The Italian media giant made the claim during the presentation of a study on Wednesday (23 November) that it had commissioned on the state of the audiovisual sector in Italy and the importance of copyright protection to funding content, such as films and television series.
The report's findings include claims that piracy costs the Italian audiovisual sector €496 million per year and that 84% of Italians continue to watch television daily, while only 26% use the Internet.
Aggregators' parasitic exploitation
US Internet giant Google and its subsidiary YouTube are singled out for particular criticism. The report says that while Google partially relies on regular TV content for traffic and advertising, it is not itself required to invest in content despite the company's €8.5 billion yearly profits.
The report says that YouTube's annual revenue could soon surpass €1.24 billion, the price at which the US-based Google purchased the company in 2006.
Speaking to EurActiv, Gina Nieri, board member of the Mediaset Group and vice president of the European Association of Commercial Televisions, said: "The amount of videos that people are watching on [YouTube] represent years and years of our programmes. … But what is the problem? They are selling advertising on this content."
The report estimates that Italian broadcasters Rai and Mediaset spent €4.5 billion between 2001 and 2011 producing television series.
"At the end of the day [Internet aggregators] are basing their business model on piracy," she added.
Mediaset went even further in a press release saying "the majority of net aggregators, namely those companies that make greatest use of unlicensed professional video content – parasitically exploiting television production – fail to make any meaningful contribution to content production."
TV advertising revenue increasing
The report is keen to emphasise that television has maintained its pre-eminent position among media, going so far as to call it the "super medium" with a potential audience of 3.7 billion worldwide. In Italy itself, it estimates that TV viewership increased by 11% between 2001 and 2010, by almost 1 million.
The study said that the music industry suffered a 31% drop in revenue between 2004 and 2010, something not compensated by a 1,000% increase in online sales. It warns that without appropriate protection for copyright television could suffer a similar fate.
However, the report also finds that, unlike many print media (see EurActiv's LinksDossier), television broadcasters have been able to not only maintain but expand their share of advertising revenue despite competition with internet.
According to the report, television's share in global advertising revenue has been increasing, from 38% in 2008 to 41% in 2010, worth almost $200 billion. The internet's share of this revenue is expected to reach 17% in 2012.
Commission tries to reassure TV networks
In a recent speech in Avignon (France), European Commissioner for Digital Economy Neelie Kroes had unnerved many television broadcasters with unusually frank criticism of the existing system of copyright.
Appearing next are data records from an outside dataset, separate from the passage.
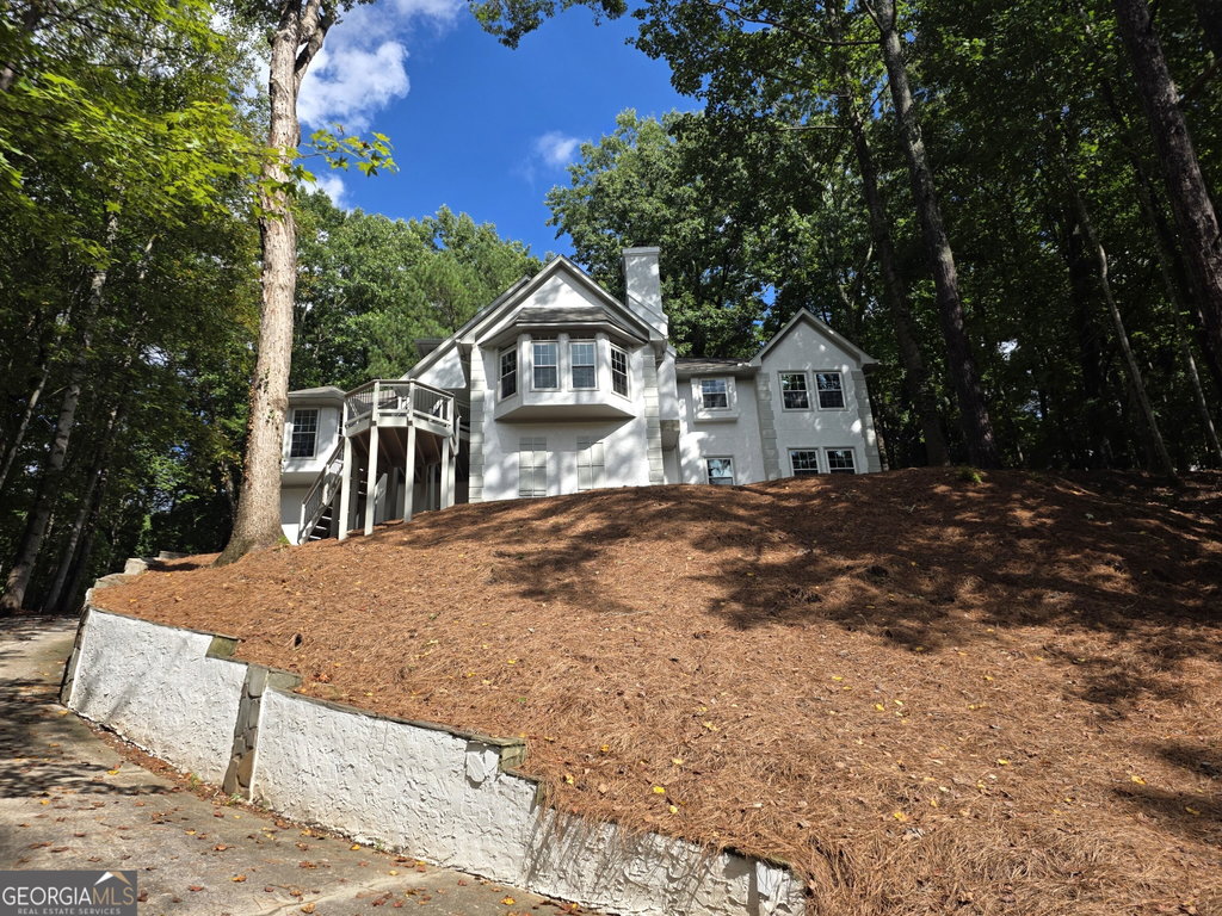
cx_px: 611
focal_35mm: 23
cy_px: 458
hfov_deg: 73.9
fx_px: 812
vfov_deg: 58.9
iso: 80
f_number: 1.7
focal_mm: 6.25
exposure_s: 1/3117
Kroes said the current model of intellectual property often did not reward artists and was proving ineffective in fighting piracy. "Meanwhile citizens increasingly hear the word copyright and hate what is behind it. Sadly, many see the current system as a tool to punish and withhold, not a tool to recognise and reward [content creation]," she said.
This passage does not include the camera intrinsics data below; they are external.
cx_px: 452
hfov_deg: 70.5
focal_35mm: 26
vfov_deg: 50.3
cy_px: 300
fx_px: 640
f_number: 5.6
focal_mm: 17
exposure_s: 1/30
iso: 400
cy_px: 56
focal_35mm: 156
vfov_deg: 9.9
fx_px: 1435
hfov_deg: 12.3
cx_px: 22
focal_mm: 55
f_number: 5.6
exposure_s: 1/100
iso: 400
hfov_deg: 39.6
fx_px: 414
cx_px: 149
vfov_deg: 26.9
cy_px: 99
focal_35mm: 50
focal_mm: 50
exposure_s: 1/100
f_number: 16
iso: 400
Speaking at the report's launch event, Anthony Whelan, Kroes's head of cabinet, attempted to reassure the assembled media executives – which included the chief executive of RTL Belgium and the president of the Motion Picture Association-Europe – against fears that the Commission was abandoning copyright protection.
"We need to be open to new models and that doesn't mean putting old models in the bin. … Clearly in terms of consumer activity linear TV with its existing models is the elephant in the room," Whelan said.
However, Whelan suggested that traditional television media should be open to new distribution models. "We should not be afraid of Netflix," he said, referring to a major US provider of web-streaming services for films and TV series.
Whelan also added that established media are well-positioned to take advantage of the internet. "[Television] networks in Europe have extremely powerful brands which they are well able to leverage in the online space," he said.